Cette manifestation fut sous estimée par le préfet et même par les nancéiens eux-mêmes, mais ce fut mal juger cette injustice sourde que tout le monde voulait taire.
Elle a débuté par un rassemblement modeste place Maginot. Ce regroupement n’attendait qu’une petite poignée de personnes et pourtant la place fut noire de monde.
Il s’agissait d’une représentation de la population très élargie qui fut composée de femmes avec leurs enfants, de retraités, d’étudiants, de professeurs …
Les organisateurs insistaient bien : «  il ne s’agit pas de diviser notre pays mais bien d’en conserver la liberté. Nous ne sommes pas anti-vaccin mais anti-fichage et discrimination ! »
Le mot «  liberté » aura ainsi été plusieurs fois clamé et il sera porté durant l’ensemble du mouvement.
Après plusieurs discours, pas toujours audibles puisqu’un seul dictaphone était prévu, le groupe se mit à descendre les rues de Nancy en commençant par la rue Saint Jean.
Des chants furent entonnés pour s’encourager et grossir la marche : «  rejoignez-nous, ne nous regardez pas ! ».
Plus le cortège avançait et plus ce dernier prenait de l’ampleur. Galvanisés par ce succès, les manifestants tentèrent de continuer leur marche place Stanislas en empruntant la rue des Dominicains.
Une mauvaise surprise les attendait…
La bonne humeur de tous fut rapidement matée par les fumigènes envoyés par la police. Celle-ci semblait avoir pris peur de la foule constituée notamment d’enfants et de personnes âgées.
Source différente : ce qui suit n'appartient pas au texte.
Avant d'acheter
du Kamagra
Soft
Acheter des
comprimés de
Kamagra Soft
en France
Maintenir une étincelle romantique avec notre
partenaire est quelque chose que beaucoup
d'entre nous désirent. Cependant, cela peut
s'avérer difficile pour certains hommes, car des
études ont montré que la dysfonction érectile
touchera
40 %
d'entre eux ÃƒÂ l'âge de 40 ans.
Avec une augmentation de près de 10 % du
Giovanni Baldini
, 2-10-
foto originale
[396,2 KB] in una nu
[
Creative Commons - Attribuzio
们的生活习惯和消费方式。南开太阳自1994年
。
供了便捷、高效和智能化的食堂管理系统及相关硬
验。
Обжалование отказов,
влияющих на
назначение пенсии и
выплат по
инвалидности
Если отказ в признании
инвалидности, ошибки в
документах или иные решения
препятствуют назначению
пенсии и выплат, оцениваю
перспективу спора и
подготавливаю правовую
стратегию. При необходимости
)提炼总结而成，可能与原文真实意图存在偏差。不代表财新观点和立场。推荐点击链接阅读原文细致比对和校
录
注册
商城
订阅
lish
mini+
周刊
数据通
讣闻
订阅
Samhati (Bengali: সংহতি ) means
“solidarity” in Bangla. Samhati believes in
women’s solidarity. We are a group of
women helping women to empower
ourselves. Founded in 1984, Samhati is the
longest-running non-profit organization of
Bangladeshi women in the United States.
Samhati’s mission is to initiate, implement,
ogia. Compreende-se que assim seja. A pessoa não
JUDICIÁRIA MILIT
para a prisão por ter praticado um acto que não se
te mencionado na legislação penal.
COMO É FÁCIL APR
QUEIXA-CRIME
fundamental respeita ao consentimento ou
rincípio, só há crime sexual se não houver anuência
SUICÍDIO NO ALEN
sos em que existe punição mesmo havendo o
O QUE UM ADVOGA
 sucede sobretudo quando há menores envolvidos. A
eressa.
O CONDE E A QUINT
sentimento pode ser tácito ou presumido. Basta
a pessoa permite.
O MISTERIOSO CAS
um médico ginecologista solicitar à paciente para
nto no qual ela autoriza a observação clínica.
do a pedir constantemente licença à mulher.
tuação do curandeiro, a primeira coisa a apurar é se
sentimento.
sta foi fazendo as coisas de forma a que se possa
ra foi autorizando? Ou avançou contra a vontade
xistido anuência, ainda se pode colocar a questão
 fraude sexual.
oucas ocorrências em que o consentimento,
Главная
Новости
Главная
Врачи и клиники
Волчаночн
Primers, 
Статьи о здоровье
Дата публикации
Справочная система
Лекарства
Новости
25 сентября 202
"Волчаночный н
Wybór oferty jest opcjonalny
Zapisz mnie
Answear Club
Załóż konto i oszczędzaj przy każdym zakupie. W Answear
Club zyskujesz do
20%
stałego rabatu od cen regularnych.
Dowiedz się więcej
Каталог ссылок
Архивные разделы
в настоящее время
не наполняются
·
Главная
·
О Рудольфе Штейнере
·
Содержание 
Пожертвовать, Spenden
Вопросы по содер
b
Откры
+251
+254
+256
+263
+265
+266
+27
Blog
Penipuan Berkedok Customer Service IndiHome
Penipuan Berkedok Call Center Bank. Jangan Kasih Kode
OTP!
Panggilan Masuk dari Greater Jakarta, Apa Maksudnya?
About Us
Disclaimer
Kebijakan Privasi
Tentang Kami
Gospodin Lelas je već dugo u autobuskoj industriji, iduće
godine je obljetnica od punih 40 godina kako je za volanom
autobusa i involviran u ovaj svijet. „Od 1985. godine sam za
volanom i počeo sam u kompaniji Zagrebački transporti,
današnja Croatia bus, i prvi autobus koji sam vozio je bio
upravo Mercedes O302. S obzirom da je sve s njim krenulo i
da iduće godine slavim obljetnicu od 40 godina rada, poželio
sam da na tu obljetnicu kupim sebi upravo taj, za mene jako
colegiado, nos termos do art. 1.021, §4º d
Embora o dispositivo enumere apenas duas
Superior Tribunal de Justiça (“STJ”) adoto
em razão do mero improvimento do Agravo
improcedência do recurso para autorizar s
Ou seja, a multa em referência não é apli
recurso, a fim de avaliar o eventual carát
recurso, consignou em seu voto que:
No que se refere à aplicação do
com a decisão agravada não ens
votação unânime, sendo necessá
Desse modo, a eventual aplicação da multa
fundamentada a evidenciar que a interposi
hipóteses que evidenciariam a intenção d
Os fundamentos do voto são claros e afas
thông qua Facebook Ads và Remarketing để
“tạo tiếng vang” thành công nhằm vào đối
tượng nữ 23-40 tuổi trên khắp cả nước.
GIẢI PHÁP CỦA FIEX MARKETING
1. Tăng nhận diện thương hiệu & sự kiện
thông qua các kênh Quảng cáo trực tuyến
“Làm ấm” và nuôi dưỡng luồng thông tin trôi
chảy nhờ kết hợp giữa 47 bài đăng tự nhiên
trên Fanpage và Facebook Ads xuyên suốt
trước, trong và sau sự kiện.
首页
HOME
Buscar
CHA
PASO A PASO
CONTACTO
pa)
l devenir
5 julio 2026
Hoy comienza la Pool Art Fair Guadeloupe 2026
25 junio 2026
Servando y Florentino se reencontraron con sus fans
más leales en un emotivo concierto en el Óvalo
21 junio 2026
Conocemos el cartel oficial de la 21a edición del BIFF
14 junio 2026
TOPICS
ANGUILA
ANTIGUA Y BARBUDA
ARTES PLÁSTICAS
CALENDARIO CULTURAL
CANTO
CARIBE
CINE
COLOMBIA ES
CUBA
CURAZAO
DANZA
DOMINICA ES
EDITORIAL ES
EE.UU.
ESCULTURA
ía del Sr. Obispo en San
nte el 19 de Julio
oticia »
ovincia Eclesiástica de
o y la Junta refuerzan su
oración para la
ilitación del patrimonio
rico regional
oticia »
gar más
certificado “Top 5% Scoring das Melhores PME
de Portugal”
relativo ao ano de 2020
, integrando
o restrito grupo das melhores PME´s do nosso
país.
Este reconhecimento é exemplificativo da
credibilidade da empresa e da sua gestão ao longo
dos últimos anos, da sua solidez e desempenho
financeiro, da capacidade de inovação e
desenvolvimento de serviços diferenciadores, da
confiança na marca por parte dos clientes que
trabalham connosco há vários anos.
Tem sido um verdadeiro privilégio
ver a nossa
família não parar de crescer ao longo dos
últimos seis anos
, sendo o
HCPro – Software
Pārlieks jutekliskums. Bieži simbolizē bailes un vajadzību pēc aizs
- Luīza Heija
Il a fallu calmer le sentiment d’injustice des autres et la peur ressentie par certains mais l’union faisant la force, loin de se décourager, tous continuèrent rue Saint Nicolas, direction l’hôpital !
Un rassemblement ne devant compter qu’un « petit nombre » fut devenu un amas de personnes qui s’est propagé sur toute la voie publique.
La foule s’arrêta pour chanter sous la fenêtre d’une infirmière : « on vire Macron, on garde les infirmières ! ».
Il a semblé que tout Nancy entendait ses citoyens. Des bâches, des drapeaux, des pancartes et des déguisements descendirent rue Saint Dizier avec une idée tenace, celle de retrouver la place Stanislas !
Et les revoilà ! Devant les civils, la police se trouvait bien protégée. Munie de boucliers, de machettes et de masques, elle semblait prête à charger et bien décidée à faire blocus !
Mais aucun des deux camps n’osait faire le moindre geste.
La France serait bien divisée mais pas encore prête à s’affronter !
Après pas moins d’une heure à se jauger du regard, le sourire presque aux lèvres, les manifestants finirent par baisser leurs banderoles et la police leurs boucliers.
Le barrage n’a pas été franchi mais la tolérance, elle, gagnera peut-être. L’avenir nous le dira.